• [Görev 1]
Okuma metnine göre aşağıdaki soruları cevaplayın.
(a) Satıcı hileli davrandığında tekeffül borcunu sınırlayan ya da kaldıran sözleşme kayıtları ne olur?
(b) Malın ayıplı olduğu teslim sırasında açıkça belliyse alıcı durumu satıcıya kaç gün içinde ihbar etmelidir?
(c) Alıcı gözden geçirmeyi ve bildirimde bulunmayı ihmal ederse ne olur?
• [Görev 2] Okuma metninde numarasıyla anılan bütün kanun maddelerini, ait oldukları kanunla birlikte sıralayın.
• [Görev 3] Okuma metninde "Bu ilkeler gereğince" ifadesinden "kayıtları sonuç doğurmaz." ifadesine kadar olan kısmı hiç değiştirmeden kopyalayın.

• [Okuma Metni]
-*-

Bu ilkeler gereğince her kim, alıcının sözleşme yapılırken ayıpları henüz bilmeyeceği ve yalnız bu nedenden onun için zarar verici olan tekeffül görevinin kaldırılmasına razı olacağı üzerine spekülasyon yaparsa, hileli davranıyor demektir. Satıcının hilesi durumunda, tekeffül borcunu sınırlayan ya da kaldıran sözleşme kayıtları sonuç doğurmaz.
Durumun gerekli kıldığı, muayene ile anlaşılamayan ayıplar, gizli ayıptır. Alıcı gizli ayıpları araştırmakla yükümlü değildir. Fakat onları meydana çıkar çıkmaz hemen ihbar etmelidir (YAVUZ, Nihat: Ayıplı İfa, Ankara 2010, 2. Baskı, sh. 107).
6102 sayılı TTK’nun 23/1-c maddesi gereğince; malın ayıplı olduğu teslim sırasında açıkça belli ise alıcı 2 gün içerisinde durumu satıcıya ihbar etmelidir. Açıkça belli değilse alıcı malı teslim aldıktan sonra 8 gün içerisinde incelemek veya incelettirmekle ve bu inceleme sonucunda malın ayıplı olduğu ortaya çıkarsa haklarını korumak için durumu satıcıya ihbarla yükümlüdür. Diğer durumlarda 6098 sayılı TBK’nın 223/2. maddesi uygulanır. TBK’nın 223. maddesine göre; alıcı, devraldığı satılanın durumunu işlerin olağan akışına göre imkân bulunur bulunmaz gözden geçirmek ve satılanda satıcının sorumluluğunu gerektiren bir ayıp görürse, bunu uygun bir süre içinde ona bildirmek zorundadır. Alıcı gözden geçirmeyi ve bildirimde bulunmayı ihmal ederse, satılanı kabul etmiş sayılır. Ancak, satılanda olağan bir gözden geçirmeyle ortaya çıkarılamayacak bir ayıp bulunması hâlinde, bu hüküm uygulanmaz. Bu tür bir ayıbın bulunduğu sonradan anlaşılırsa, hemen satıcıya bildirilmelidir, bildirilmezse satılan bu ayıpla birlikte kabul edilmiş sayılır.

-*-

• [Verilen Bilgiler]
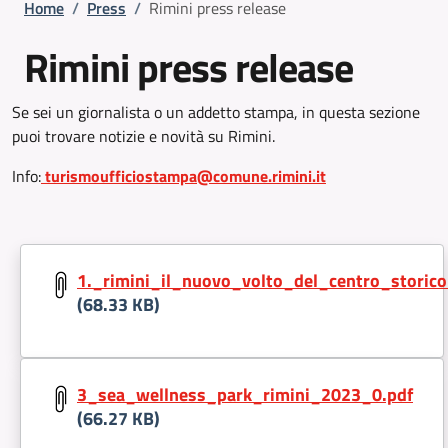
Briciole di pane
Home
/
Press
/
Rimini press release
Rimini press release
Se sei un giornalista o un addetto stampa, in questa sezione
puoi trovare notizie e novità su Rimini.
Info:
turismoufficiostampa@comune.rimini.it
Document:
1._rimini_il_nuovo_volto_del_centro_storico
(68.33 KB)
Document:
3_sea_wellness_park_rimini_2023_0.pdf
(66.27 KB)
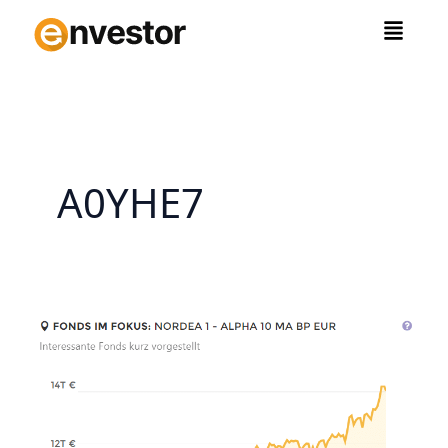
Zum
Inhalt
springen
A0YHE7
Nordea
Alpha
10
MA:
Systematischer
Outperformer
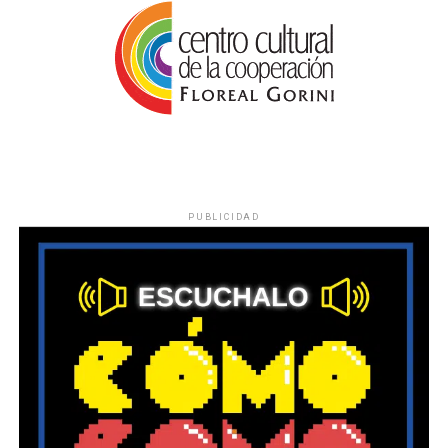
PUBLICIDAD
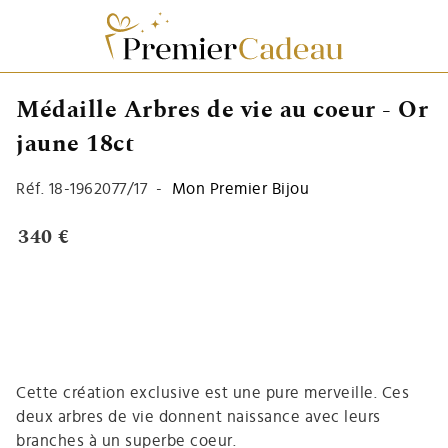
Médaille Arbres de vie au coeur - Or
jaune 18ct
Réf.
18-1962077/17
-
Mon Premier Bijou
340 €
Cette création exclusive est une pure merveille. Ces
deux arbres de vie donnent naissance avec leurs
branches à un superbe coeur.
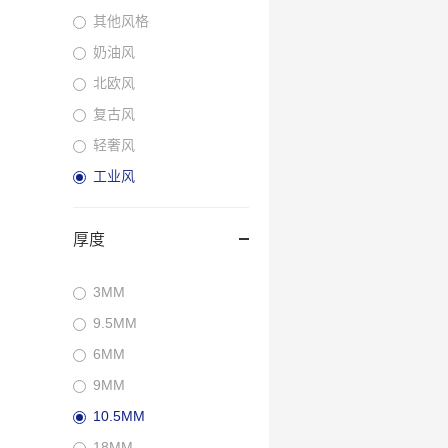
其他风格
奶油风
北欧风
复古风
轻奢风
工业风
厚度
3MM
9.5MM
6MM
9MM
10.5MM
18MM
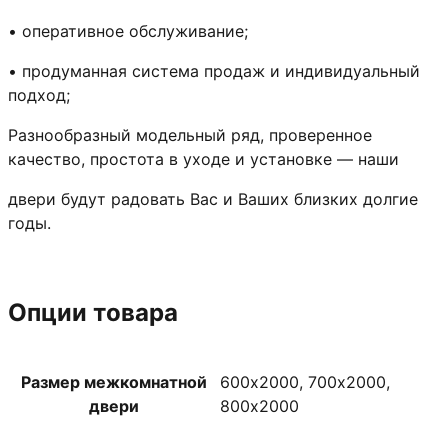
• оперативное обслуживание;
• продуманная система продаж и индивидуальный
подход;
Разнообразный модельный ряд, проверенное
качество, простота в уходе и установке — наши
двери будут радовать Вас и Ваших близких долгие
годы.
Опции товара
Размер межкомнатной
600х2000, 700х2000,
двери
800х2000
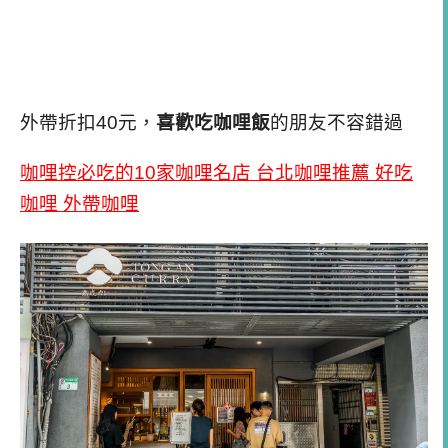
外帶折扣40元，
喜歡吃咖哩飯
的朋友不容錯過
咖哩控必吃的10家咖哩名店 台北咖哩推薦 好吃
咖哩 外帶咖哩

-*-

• [Çözüm 1]
(a) Sonuç doğurmazlar.
(b) 2 gün içinde.
(c) Satılanı kabul etmiş sayılır.

• [Çözüm 2]
6102 sayılı TTK'nın 23/1-c maddesi
6098 sayılı TBK'nın 223/2. maddesi
TBK'nın 223. maddesi

• [Çözüm 3]
Bu ilkeler gereğince her kim, alıcının sözleşme yapılırken ayıpları henüz bilmeyeceği ve yalnız bu nedenden onun için zarar verici olan tekeffül görevinin kaldırılmasına razı olacağı üzerine spekülasyon yaparsa, hileli davranıyor demektir. Satıcının hilesi durumunda, tekeffül borcunu sınırlayan ya da kaldıran sözleşme kayıtları sonuç doğurmaz.